For some founders, winning is a billion-dollar exit and a name on a Forbes list. That is legitimate. But for many others, winning is something smaller and more personal. A profitable company that pays well, serves customers who are genuinely better off, and does not require the founder to sacrifice their health, their relationships, or their ability to think clearly.

The raise-or-fail assumption made those founders feel like they were settling. It framed profitability without hypergrowth as a consolation prize. But a profitable company you own entirely is not a consolation prize. It is a different kind of success, and for many founders it is the better one.

I wish I had understood that at my first startup.

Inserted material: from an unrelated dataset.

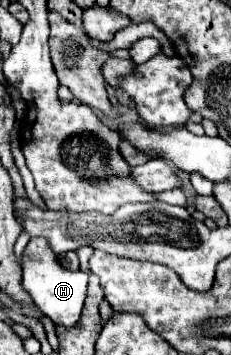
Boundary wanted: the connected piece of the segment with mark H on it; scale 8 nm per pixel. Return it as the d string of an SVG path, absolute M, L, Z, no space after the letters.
M32 237L22 253L22 285L30 293L32 301L40 307L44 315L48 315L56 325L70 327L80 319L80 311L86 299L86 283L88 273L84 271L68 271L60 265L58 255L50 249L46 237Z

I wish someone had sat me down during those four months of pitch deck polishing and asked a simpler question: what if you just built the thing and charged people for it?

The founders I know who are happiest, not the most celebrated but the most at peace with what they are building, are the ones who asked that question early. Some of them raised capital later, on their terms, from a position of strength. Some of them never raised at all. But all of them made the choice deliberately, which is the only version of that decision that does not leave you wondering, three years in, how you ended up on a treadmill you never consciously chose to step onto.